As Ernest Lismore from W.Collins’ Mr Lismore and the Widow was puzzled he started asking himself various questions: “What could be the old lady’s object in ascertaining that he was still free from a matrimonial engagement?..”

If you want to strengthen your analysis, then presenting your own argument works well:

Men are rather cautious when they meet woman they Like as they are afraid of her having children and a husband. In Mr Lismore and the Widow, Wilkie Collins proves these words when describes Ernest Lismore’ feeling: ” What could be the old lady’s object in ascertaining that he was still free from a matrimonial engagement? If the idea had occurred to him in time he might have alluded to her domestic life, and might have asked if she had children. ” (5). Yet their willing to become loved is stronger than anything else.

Introducing quotations, pay attention to two possible ways of punctuation. When a quotation is introduces with a full sentence, a colon at the end of the introductory sentence is always used. In case a quotation with an incomplete sentence is presented, then a comma after the introductory phrase should be placed. However, it has become grammatically correct to use a colon rather than a comma:

Collins writes: “Ernest Lismore was thoroughly puzzled.”

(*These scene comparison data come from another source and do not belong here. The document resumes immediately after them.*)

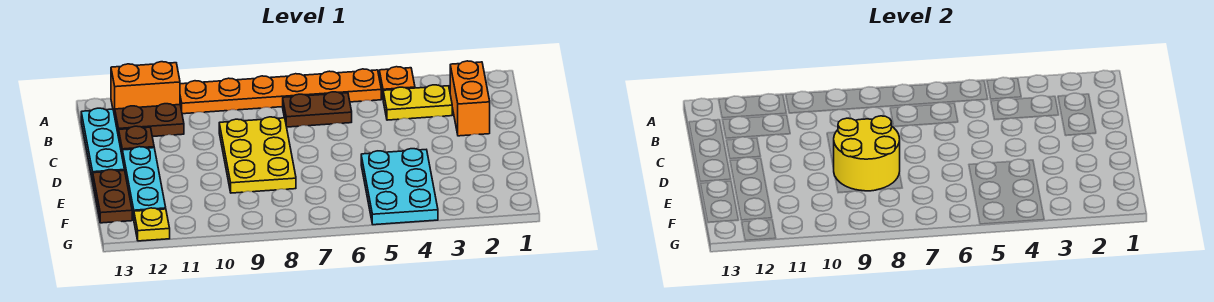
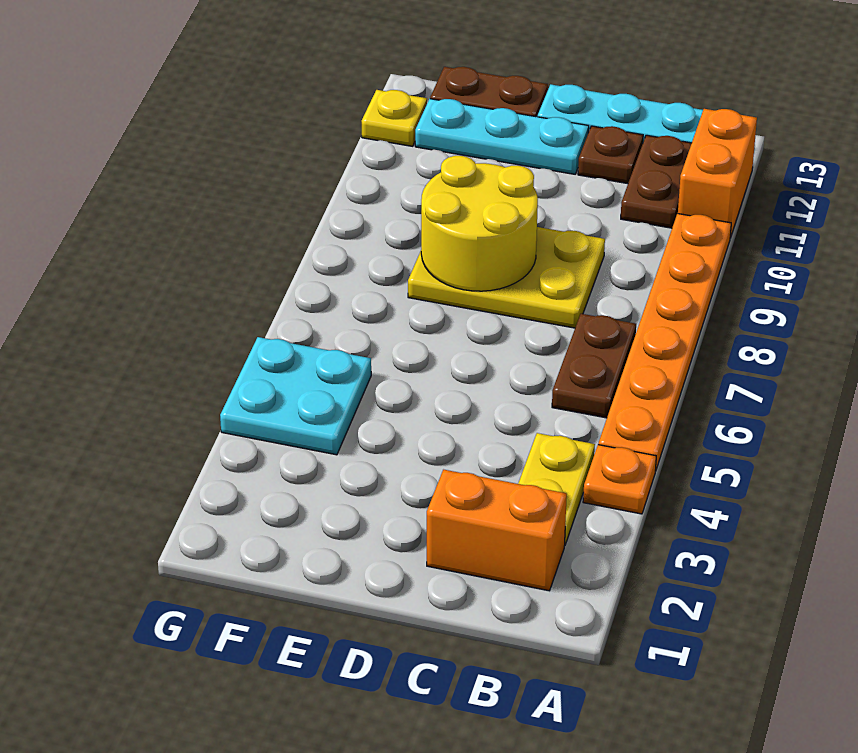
cyan 2x3 plate [361,149,438,225] -> cyan 2x2 plate [220,337,371,455]

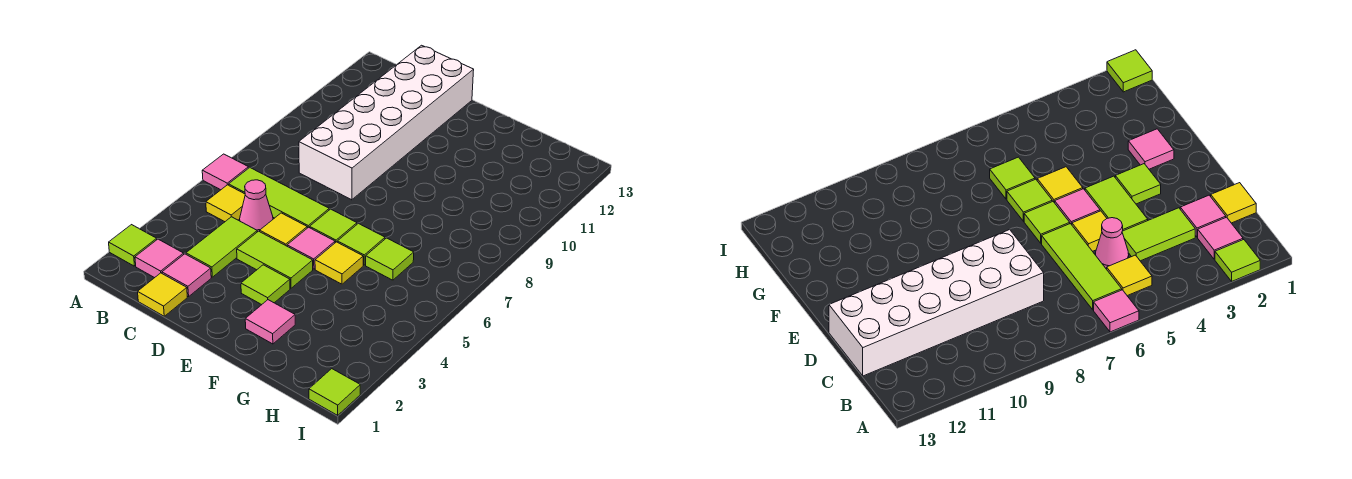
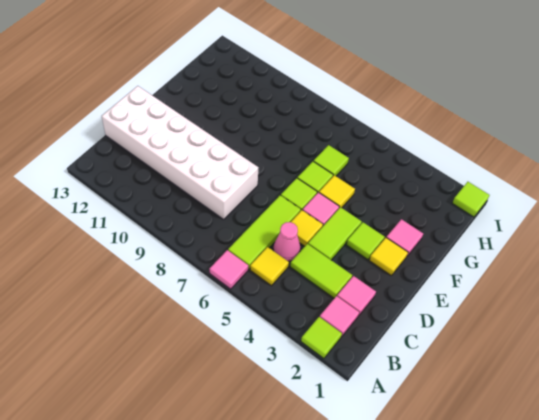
yellow 1x1 tile [138,273,187,316] -> yellow 1x1 tile moved to [369,238,408,276]

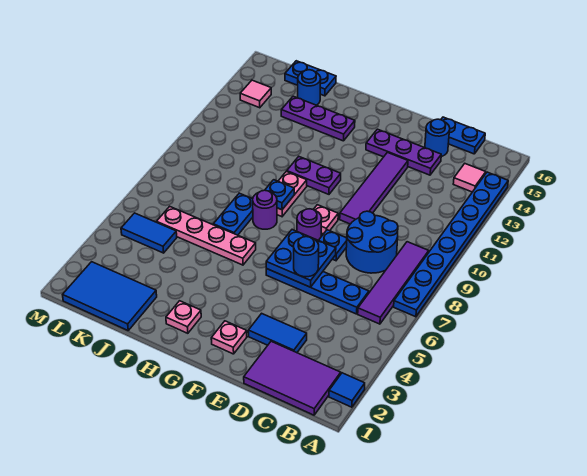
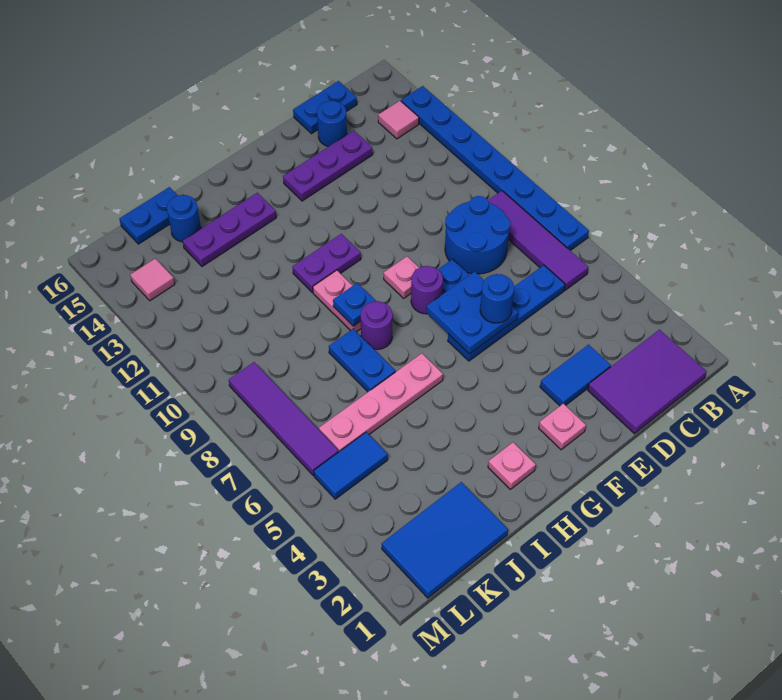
blue 1x1 tile [329,373,365,407] -> none
purple 1x4 tile [340,152,408,224] -> purple 1x4 tile moved to [229,362,339,476]

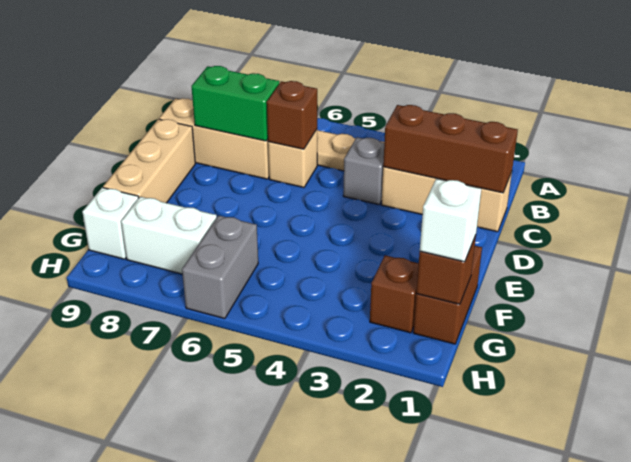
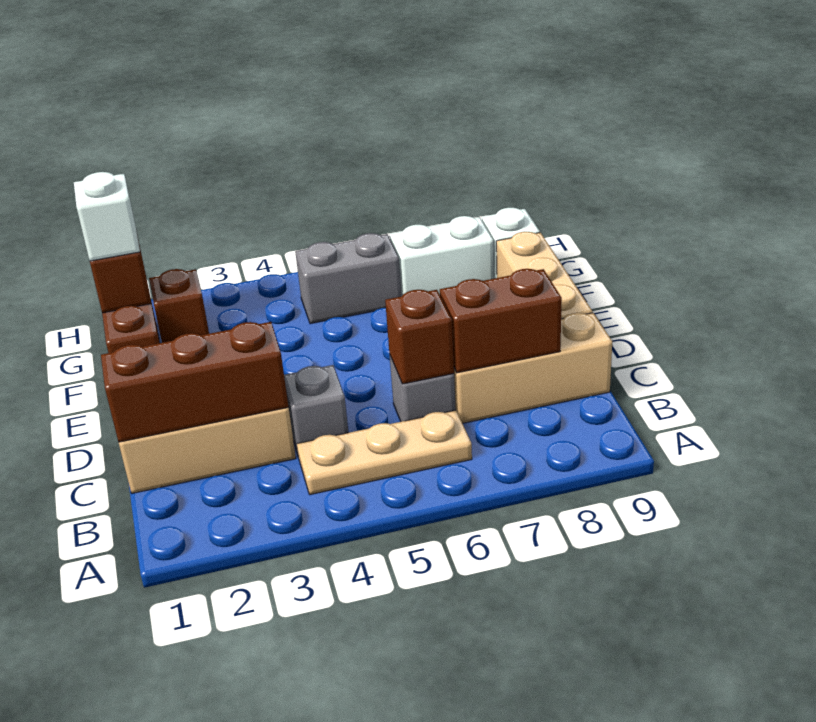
tan 1x1 brick [268,130,318,187] -> grey 1x1 brick [390,356,456,422]
green 1x2 brick [191,66,279,141] -> brown 1x2 brick [440,269,562,373]
grey 1x2 brick [182,215,258,319] -> grey 1x2 brick turned to [295,233,401,324]

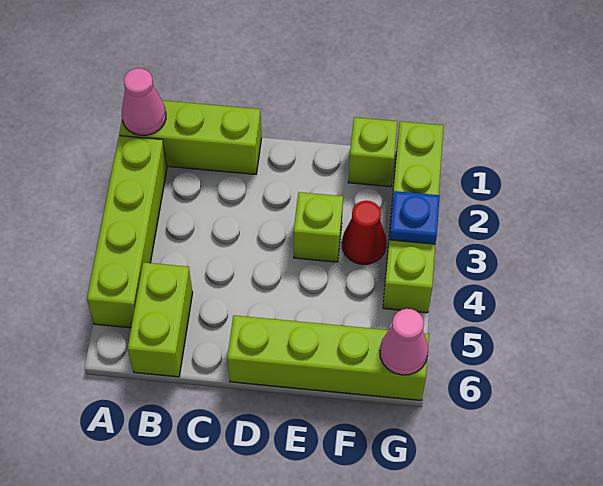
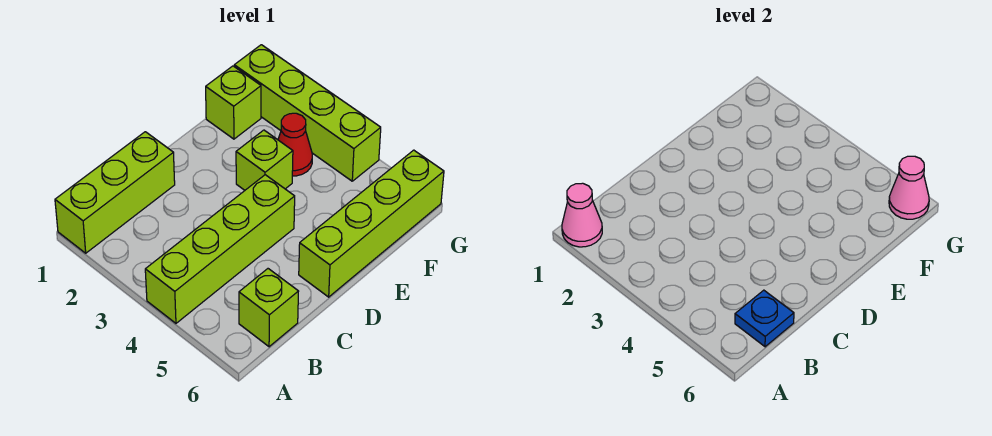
lime 1x4 brick [87,136,167,328] -> lime 1x4 brick turned to [145,175,295,323]
lime 1x2 brick [128,262,193,377] -> lime 1x1 brick [239,269,299,347]
blue 1x1 plate [389,191,440,244] -> blue 1x1 plate moved to [735,290,794,347]

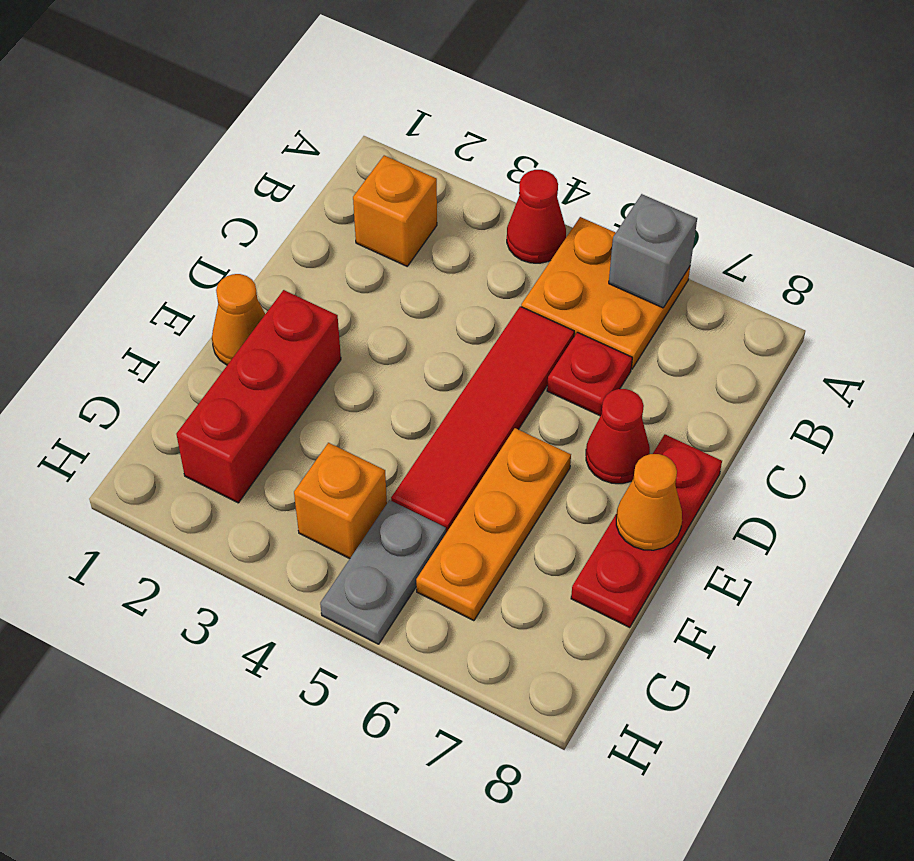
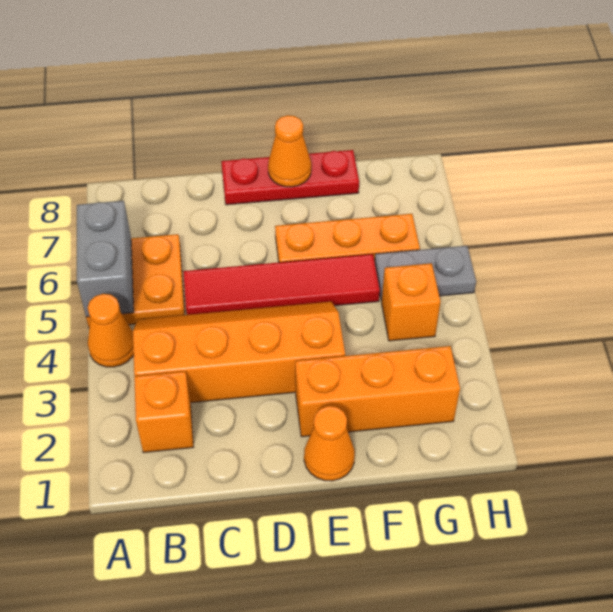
red 1x1 cone [507,170,566,263] -> orange 1x1 cone [88,294,134,367]
grey 1x1 brick [609,194,697,308] -> grey 1x2 brick [77,201,134,317]
none -> orange 2x4 slope [133,302,345,403]
red 1x1 plate [547,332,632,416] -> none
red 1x1 cone [586,389,650,484] -> none
red 1x3 brick [176,290,341,503] -> orange 1x3 brick [295,346,460,437]

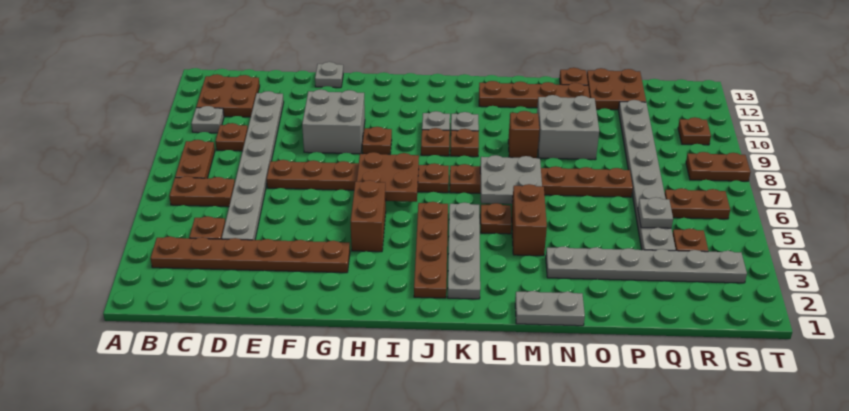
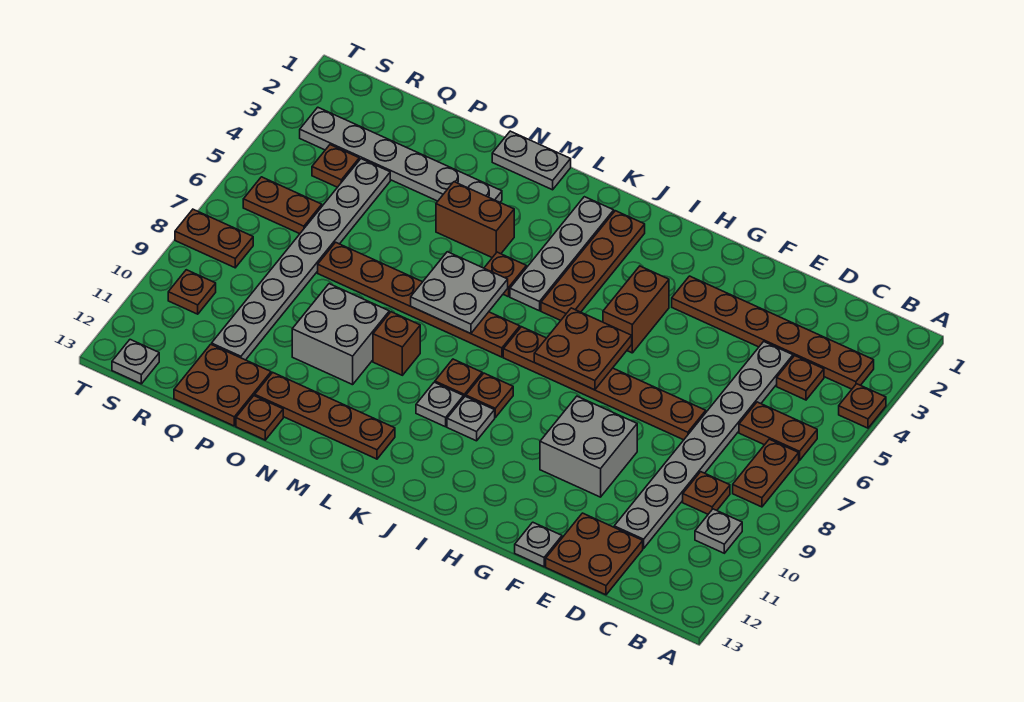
brown 2x2 plate [196,74,260,117] -> brown 2x2 plate moved to [546,513,643,595]
brown 1x1 plate [362,127,392,155] -> brown 1x1 plate moved to [839,384,886,428]
brown 1x2 brick [512,184,547,256] -> brown 1x2 brick turned to [436,182,514,258]
grey 1x1 plate [638,197,673,228] -> grey 1x1 plate moved to [112,340,159,384]

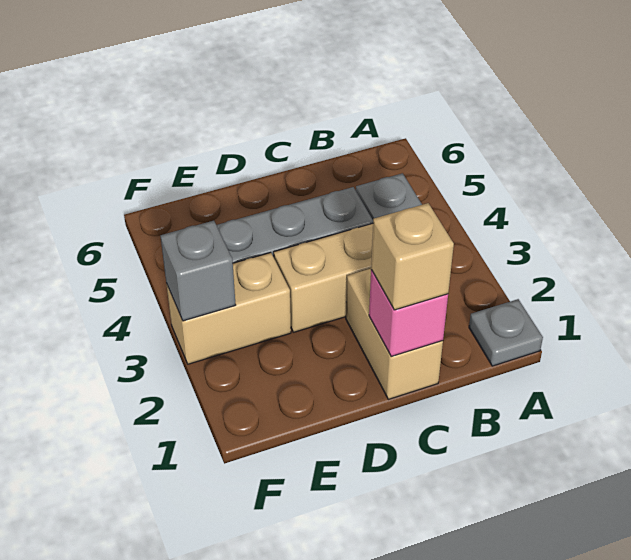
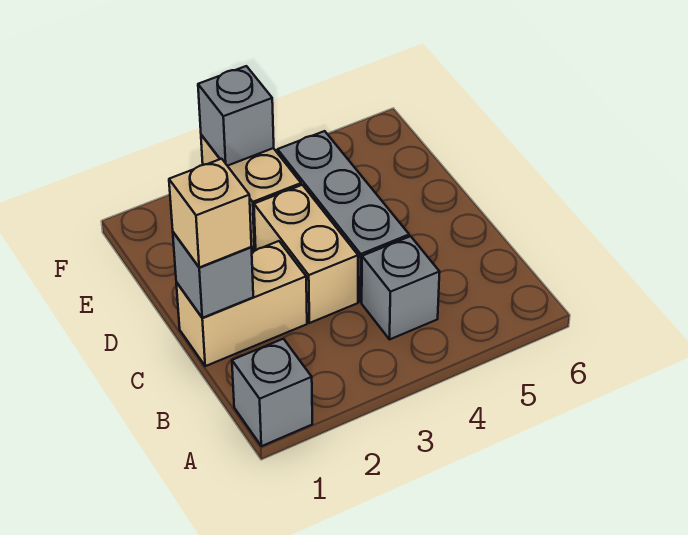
grey 1x1 plate [469,299,543,366] -> grey 1x1 brick [232,339,312,446]
pink 1x1 brick [369,270,448,356] -> grey 1x1 brick [173,232,253,318]

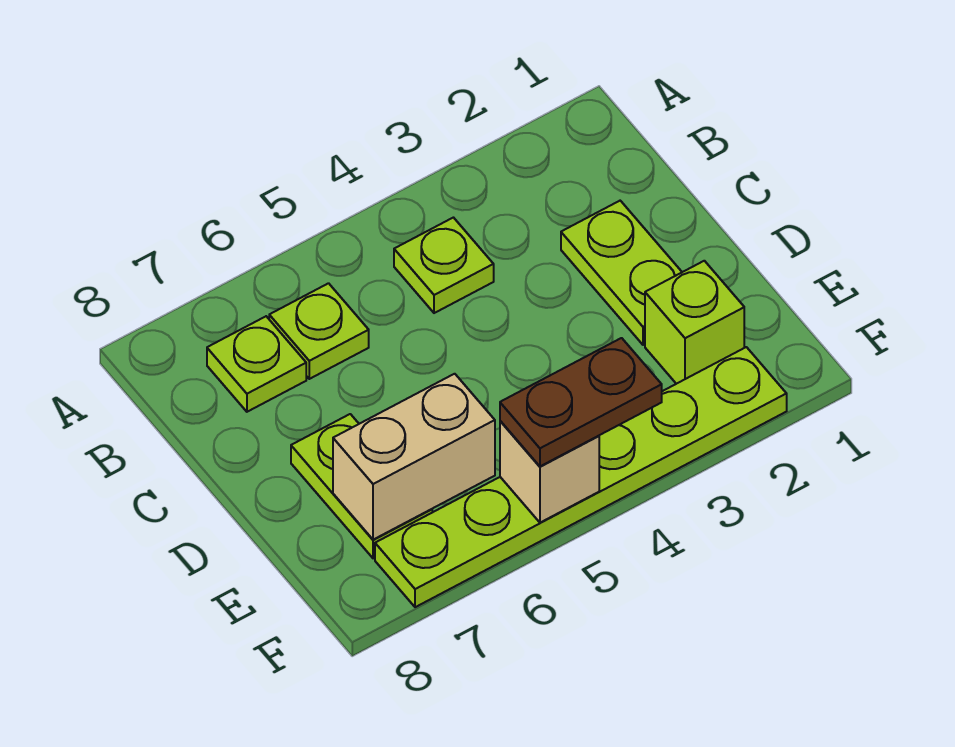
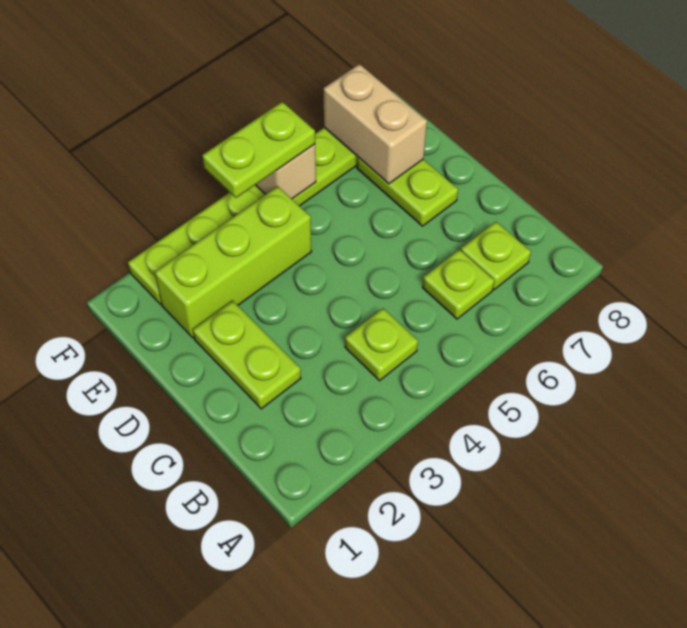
lime 1x1 brick [645,261,744,384] -> lime 1x3 brick [155,186,312,338]
tan 1x2 brick [333,374,495,540] -> tan 1x2 brick turned to [324,64,427,184]
brown 1x2 plate [500,338,662,466] -> lime 1x2 plate [202,102,315,198]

If you are blending the quotation into your own sentence using the conjuction that, any punctuation is needed:

Collins writes that “Ernest Lismore was thoroughly puzzled.”

What phrases can be used to diverse my quotations?

The following verbs are commonly used to introduce quotations: argues, writes, notes, reveals, states, claims, insists, observes, suggests etc.

The following phrases help the writer introduce quotations: 1) in the words of X,… 2) in X’s view, … 3) according to X, …

How should do I introduce a long quotation?

If your quotation is lengthy, introduce it with a full sentence. In case your quotation is longer than four lines, quotation marks are spare. A block quotation is better than a long quotation:

O.Wilde’s play The importance of Being Earnest gets people of all ages and social class grinning, if not realizing themselves the importance of being earnest:

It seems to be mine. Yes, here is the injury it received through the upsetting of a Gower Street omnibus in younger and happier days. Here is the stain on the lining caused by the explosion of a temperance beverage, an incident that occurred at Leamington. And here, on the lock, are my initials. I had forgotten that in an extravagant mood I had had them placed there. The bag is undoubtedly mine. I am delighted to have it so unexpectedly restored to me. It has been a great inconvenience being without it all these years. (410)

Block quotations help to demonstrate your grasp of the source material but they need to be followed by your own analysis. In case the analysis is lengthy, break the paragraph into some paragraphs.

How can I inform a reader that I’ve altered my sources?

The removed text is usually replaced with an ellipsis — three periods surrounded by spaces:

In A Case of Fever, R.Barr comments that “this doctor … was not like the usual Atlantic physician. ” (9).